SAAM

SAAM

Where:
SAAM (fuck yeahhhh, fully functional website)
G/F, 51D Graham Street (just up from The Globe)
Central, Hong Kong

Phone:
+852 2645 9828

Price:
The seven course tasting menu cost HKD788 (+10% service charge) with seven half glasses of wine at HKD 348 (+10% service charge), so HKD1,250 in total.

The deal:
Chef Patrick Dang summarises his background and cooking in three sentences on his website, “I was born in Hong Kong. I was raised in Australia. The globe is my inspiration.” and if you had to categorise his restaurant, I’d say it’s ‘Modern European’.  There’s been a fair bit of press around SAAM and the new ‘Back to School’ set tasting menu which is being offered in September / October and as a few FYN homies had told me that they’d really enjoyed the menu, my linen loving self decided to forgive SAAM for proclaiming shit like “We want to take away tablecloths; while maintaining styled elegance” and rounded up some homies to go and check it out.

However, SAAM do not make it easy for you to book a table at their restaurant, outlining a long list of requirements to achieve a booking on their website.  You need a minimum of four people.  You need to pay a HKD200 deposit per person via bank transfer and then whatsapp in the proof.  You can book online but despite the bank deposit requirement, you still need to hand over credit card details.  For reservations of less than four people you go through the same hoops but it’s on a ‘first come, first served’ basis (which really seems contrary to the whole fucking point of a reservation??).  On top of all of that, SAAM will only hold your table for 15 minutes, so don’t be late homies. Either way, SAAM’s reservation shit is NOT easy.  I imagine some of this comes from the fact that SAAM is relatively small, probably seating 20 – 30 people and flakey no-show fuckers (yes HK, I mean almost all of you) would really mess their economics up.

[Stored data entries]
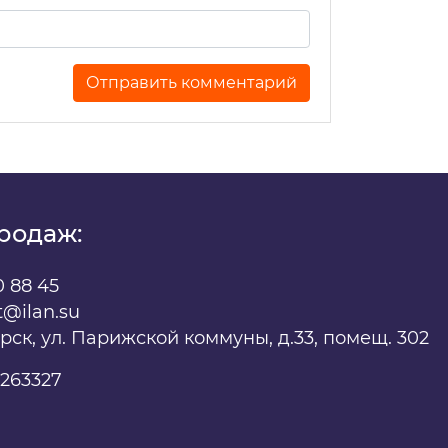
х
родаж:
0 88 45
t@ilan.su
ярск, ул. Парижской коммуны, д.33, помещ. 302
263327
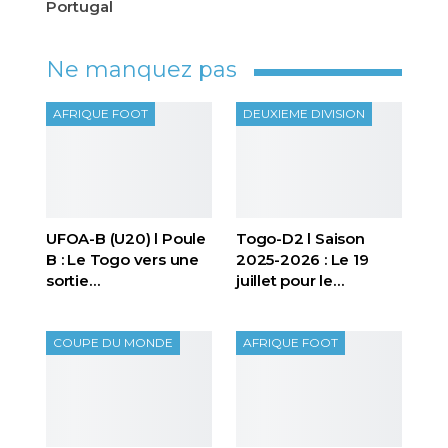
Portugal
Ne manquez pas
AFRIQUE FOOT
DEUXIEME DIVISION
UFOA-B (U20) l Poule
Togo-D2 l Saison
B : Le Togo vers une
2025-2026 : Le 19
sortie…
juillet pour le…
COUPE DU MONDE
AFRIQUE FOOT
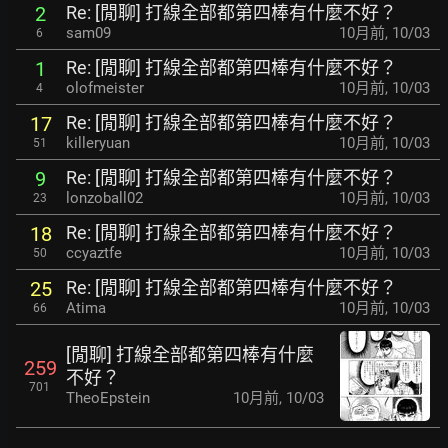
Re: [閒聊] 打線全部都第四棒有什麼不好？
2
sam09
10月前
,
10/03
6
Re: [閒聊] 打線全部都第四棒有什麼不好？
1
olofmeister
10月前
,
10/03
4
Re: [閒聊] 打線全部都第四棒有什麼不好？
17
killeryuan
10月前
,
10/03
51
Re: [閒聊] 打線全部都第四棒有什麼不好？
9
lonzoball02
10月前
,
10/03
23
Re: [閒聊] 打線全部都第四棒有什麼不好？
18
ccyaztfe
10月前
,
10/03
50
Re: [閒聊] 打線全部都第四棒有什麼不好？
25
Atima
10月前
,
10/03
66
[閒聊] 打線全部都第四棒有什麼
259
不好？
701
TheoEpstein
10月前
,
10/03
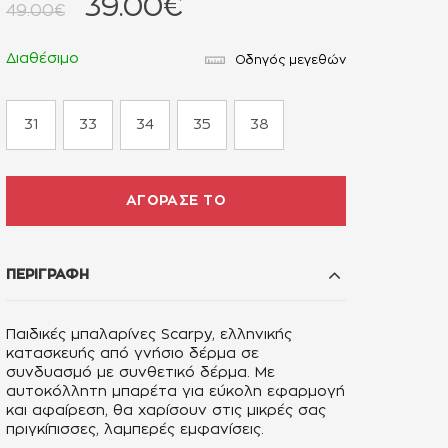
39.00€
49.00€
Διαθέσιμο
Οδηγός μεγεθών
31
33
34
35
38
ΑΓΟΡΑΣΕ ΤΟ
ΠΕΡΙΓΡΑΦΗ
Παιδικές μπαλαρίνες
Scarpy, ελληνικής
κατασκευής από γνήσιο δέρμα σε
συνδυασμό με συνθετικό δέρμα. Με
αυτοκόλλητη μπαρέτα για εύκολη εφαρμογή
και αφαίρεση
, θα χαρίσουν στις μικρές σας
πριγκίπισσες, λαμπερές εμφανίσεις.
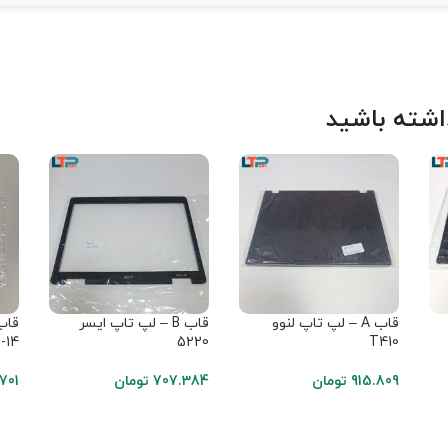
شته باشید
قاب A – لپ تاپ لنوو
قاب B – لپ تاپ ایسر
-14
5220
T410
915.809
تومان
707.384
تومان
701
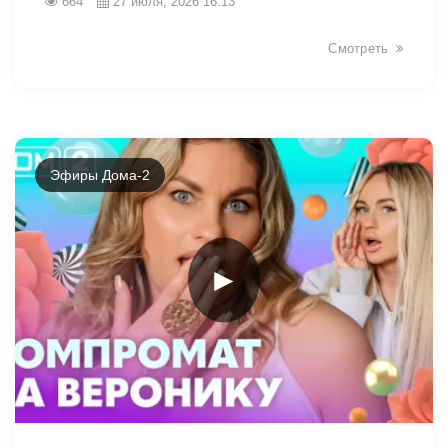
664
27 июля, 2026 16:13
Смотреть
Эфиры Дома-2
►
48122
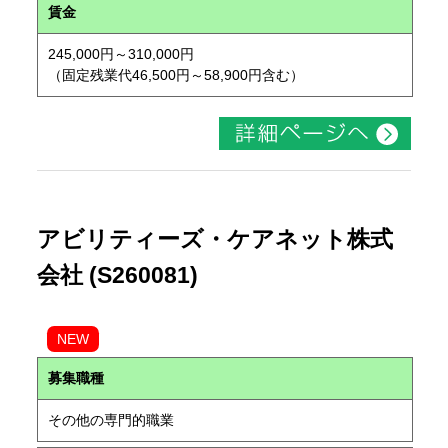
賃金
245,000円～310,000円
（固定残業代46,500円～58,900円含む）
アビリティーズ・ケアネット株式
会社 (S260081)
NEW
募集職種
その他の専門的職業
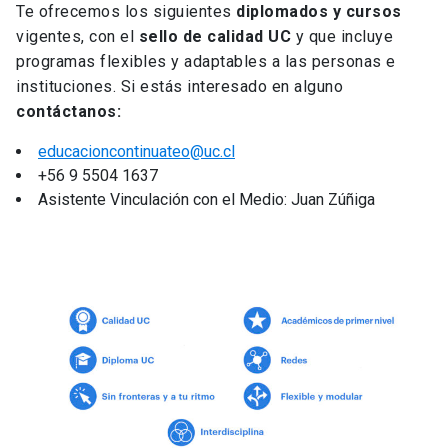
Te ofrecemos los siguientes
diplomados y cursos
vigentes, con el
sello de calidad UC
y que incluye
programas flexibles y adaptables a las personas e
instituciones. Si estás interesado en alguno
contáctanos:
educacioncontinuateo@uc.cl
+56 9 5504 1637
Asistente Vinculación con el Medio: Juan Zúñiga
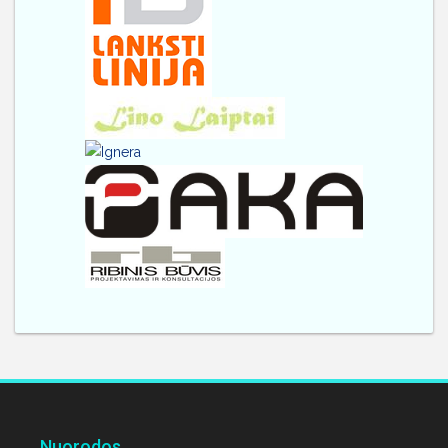
Nuorodos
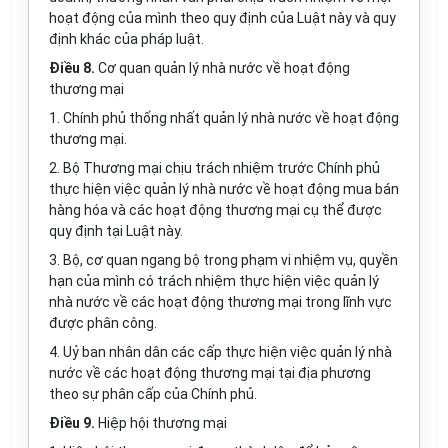
hoạt động của mình theo quy định của Luật này và quy
định khác của pháp luật.
Điều 8.
Cơ quan quản lý nhà nước về hoạt động
thương mại
1. Chính phủ thống nhất quản lý nhà nước về hoạt động
thương mại.
2. Bộ Thương mại chịu trách nhiệm trước Chính phủ
thực hiện việc quản lý nhà nước về hoạt động mua bán
hàng hóa và các hoạt động thương mại cụ thể được
quy định tại Luật này.
3. Bộ, cơ quan ngang bộ trong phạm vi nhiệm vụ, quyền
hạn của mình có trách nhiệm thực hiện việc quản lý
nhà nước về các hoạt động thương mại trong lĩnh vực
được phân công.
4. Uỷ ban nhân dân các cấp thực hiện việc quản lý nhà
nước về các hoạt động thương mại tại địa phương
theo sự phân cấp của Chính phủ.
Điều 9.
Hiệp hội thương mại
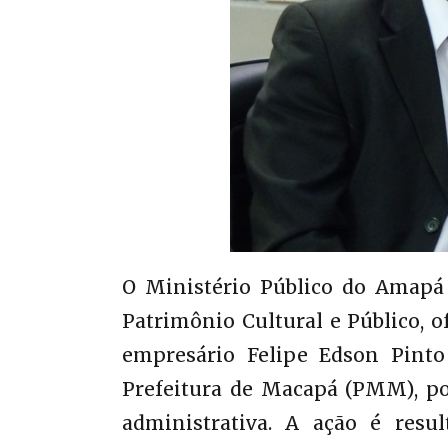
O Ministério Público do Amapá 
Patrimônio Cultural e Público, o
empresário Felipe Edson Pinto 
Prefeitura de Macapá (PMM), por
administrativa. A ação é resu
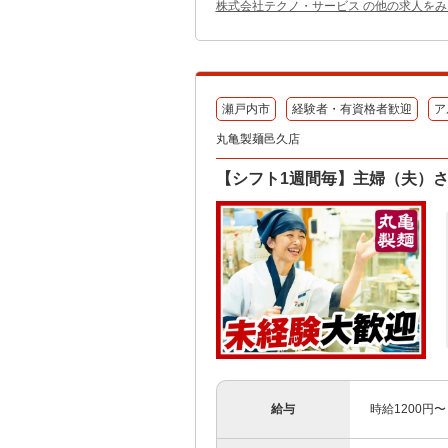
株式会社テクノ・サービス の他の求人をみ
瀬戸内市
経験者・有資格者歓迎
ア
丸亀製麺邑久店
【シフト1週間毎】主婦（夫）さ
給与
時給1200円〜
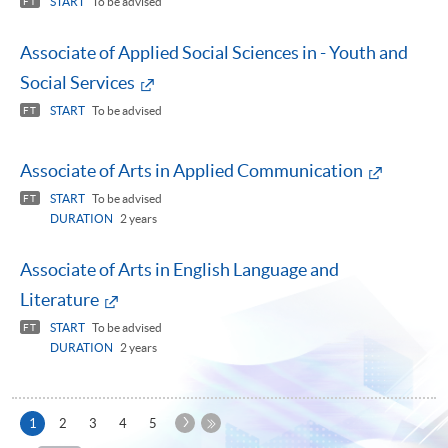
START
To be advised
FT
Associate of Applied Social Sciences in - Youth and
Social Services
START
To be advised
FT
Associate of Arts in Applied Communication
START
To be advised
FT
DURATION
2 years
Associate of Arts in English Language and
Literature
START
To be advised
FT
DURATION
2 years
下
本
1
2
3
4
5
一
頁
最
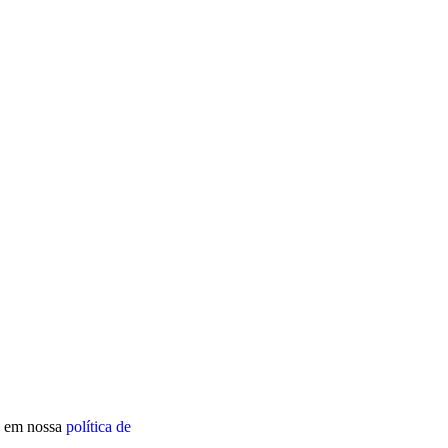
os em nossa
política de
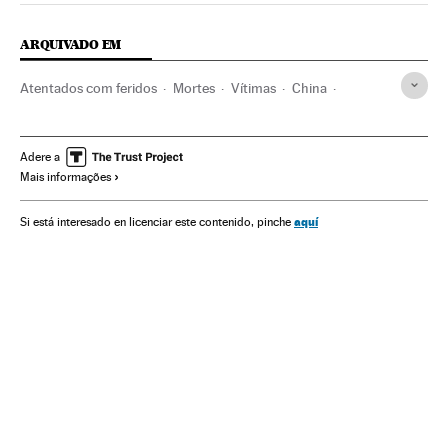
ARQUIVADO EM
Atentados com feridos
Mortes
Vítimas
China
Ásia oriental
Atentados terroristas
Ásia
Terrorismo
Acontecimentos
Adere a
Mais informações
aquí
Si está interesado en licenciar este contenido, pinche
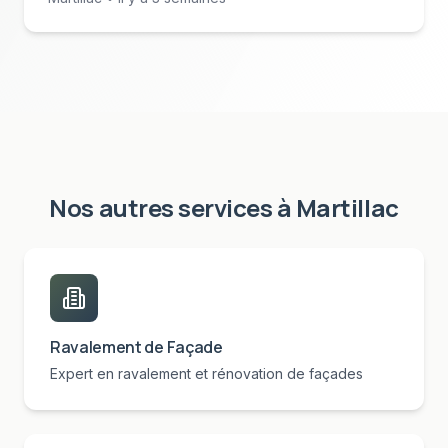
Nos autres services à
Martillac
Ravalement de Façade
Expert en ravalement et rénovation de façades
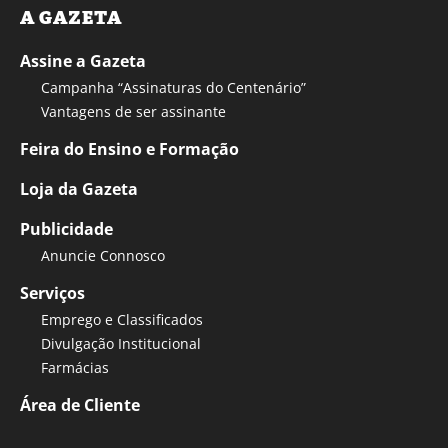
A GAZETA
Assine a Gazeta
Campanha “Assinaturas do Centenário”
Vantagens de ser assinante
Feira do Ensino e Formação
Loja da Gazeta
Publicidade
Anuncie Connosco
Serviços
Emprego e Classificados
Divulgação Institucional
Farmácias
Área de Cliente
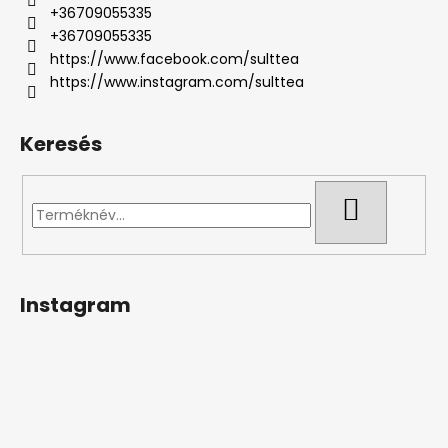
+36709055335
+36709055335
https://www.facebook.com/sulttea
https://www.instagram.com/sulttea
Keresés
KERESÉS
Instagram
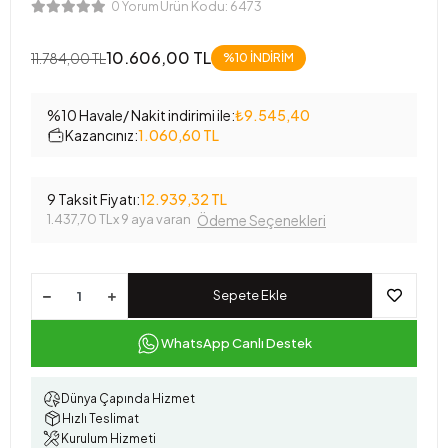
Ürün Kodu:
6473
0 Yorum
10.606,00 TL
11.784,00 TL
%10 İNDİRİM
%10 Havale/ Nakit indirimi ile:
₺9.545,40
Kazancınız:
1.060,60 TL
9 Taksit Fiyatı:
12.939,32 TL
1.437,70 TL
x 9 aya varan
Ödeme Seçenekleri
Sepete Ekle
WhatsApp Canlı Destek
Dünya Çapında Hizmet
Hızlı Teslimat
Kurulum Hizmeti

About this exercise: In the restaurant review, transcribe everything from "Central, Hong Kong" down to "check it out." word for word.

Solution to the problem:
Central, Hong Kong

Phone:
+852 2645 9828

Price:
The seven course tasting menu cost HKD788 (+10% service charge) with seven half glasses of wine at HKD 348 (+10% service charge), so HKD1,250 in total.

The deal:
Chef Patrick Dang summarises his background and cooking in three sentences on his website, “I was born in Hong Kong. I was raised in Australia. The globe is my inspiration.” and if you had to categorise his restaurant, I’d say it’s ‘Modern European’.  There’s been a fair bit of press around SAAM and the new ‘Back to School’ set tasting menu which is being offered in September / October and as a few FYN homies had told me that they’d really enjoyed the menu, my linen loving self decided to forgive SAAM for proclaiming shit like “We want to take away tablecloths; while maintaining styled elegance” and rounded up some homies to go and check it out.